• [Exercise requirements] Where "luego" occurs in a line of the entries below, copy that line.

• [Data in this exercise]

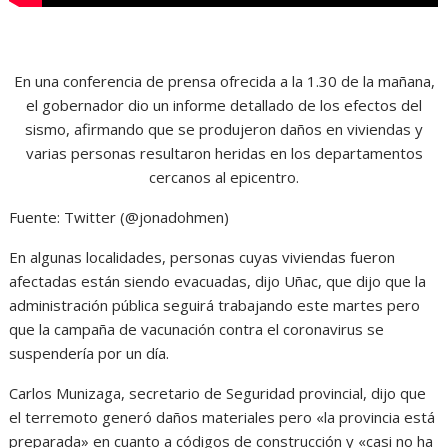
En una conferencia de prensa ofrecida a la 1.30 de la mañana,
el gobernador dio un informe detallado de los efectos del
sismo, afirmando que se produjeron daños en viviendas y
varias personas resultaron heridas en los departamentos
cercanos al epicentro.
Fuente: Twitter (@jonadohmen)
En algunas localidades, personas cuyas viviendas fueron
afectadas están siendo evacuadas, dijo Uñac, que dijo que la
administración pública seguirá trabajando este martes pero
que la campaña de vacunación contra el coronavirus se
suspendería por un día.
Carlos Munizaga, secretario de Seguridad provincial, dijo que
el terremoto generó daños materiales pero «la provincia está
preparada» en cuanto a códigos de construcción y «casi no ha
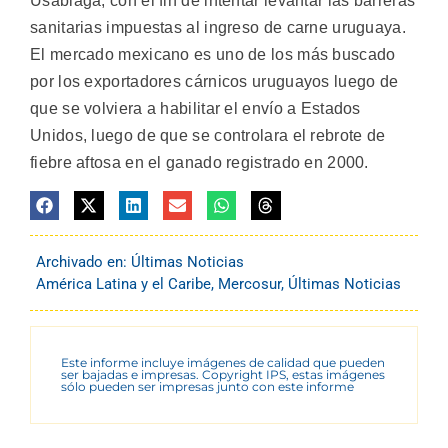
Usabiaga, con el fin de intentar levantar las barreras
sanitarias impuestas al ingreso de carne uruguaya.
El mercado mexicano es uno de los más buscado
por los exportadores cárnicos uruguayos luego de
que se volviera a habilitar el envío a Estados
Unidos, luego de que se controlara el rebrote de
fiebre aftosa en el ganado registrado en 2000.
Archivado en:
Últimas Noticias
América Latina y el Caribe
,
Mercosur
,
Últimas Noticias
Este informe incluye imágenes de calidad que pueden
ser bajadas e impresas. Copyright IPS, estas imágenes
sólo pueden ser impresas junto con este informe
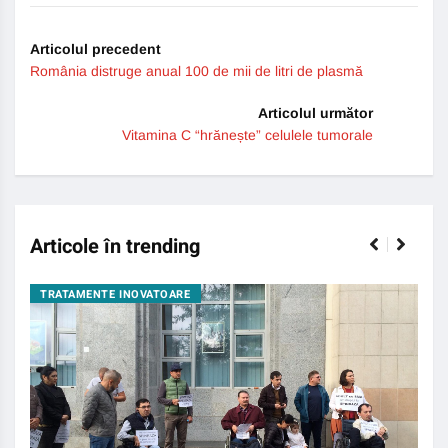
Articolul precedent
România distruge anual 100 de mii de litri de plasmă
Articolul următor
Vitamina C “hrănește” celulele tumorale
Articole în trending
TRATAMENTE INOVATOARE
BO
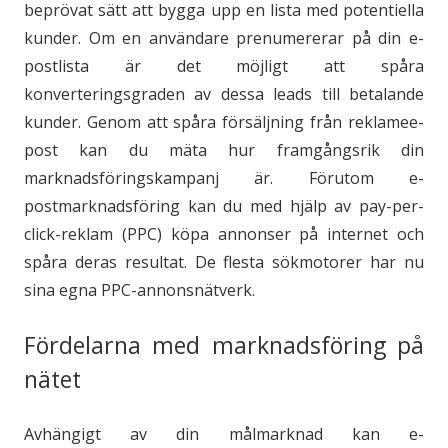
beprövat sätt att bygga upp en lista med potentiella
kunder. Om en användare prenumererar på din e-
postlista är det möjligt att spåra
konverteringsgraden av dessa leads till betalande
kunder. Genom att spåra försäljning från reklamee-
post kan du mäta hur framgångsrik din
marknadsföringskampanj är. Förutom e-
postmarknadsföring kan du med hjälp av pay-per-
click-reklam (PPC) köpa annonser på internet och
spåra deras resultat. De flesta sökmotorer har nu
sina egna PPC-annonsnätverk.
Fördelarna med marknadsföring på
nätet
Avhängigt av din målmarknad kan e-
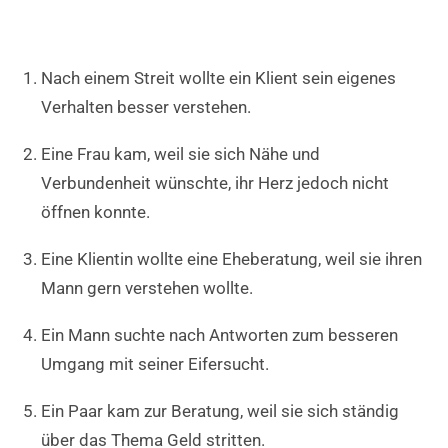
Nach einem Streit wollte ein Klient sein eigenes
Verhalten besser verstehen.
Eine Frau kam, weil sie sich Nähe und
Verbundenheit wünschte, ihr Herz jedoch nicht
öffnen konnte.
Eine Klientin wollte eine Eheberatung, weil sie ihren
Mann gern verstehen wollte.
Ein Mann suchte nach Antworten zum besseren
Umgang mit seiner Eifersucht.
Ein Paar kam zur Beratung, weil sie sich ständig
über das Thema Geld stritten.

• [Your response]
por los exportadores cárnicos uruguayos luego de
Unidos, luego de que se controlara el rebrote de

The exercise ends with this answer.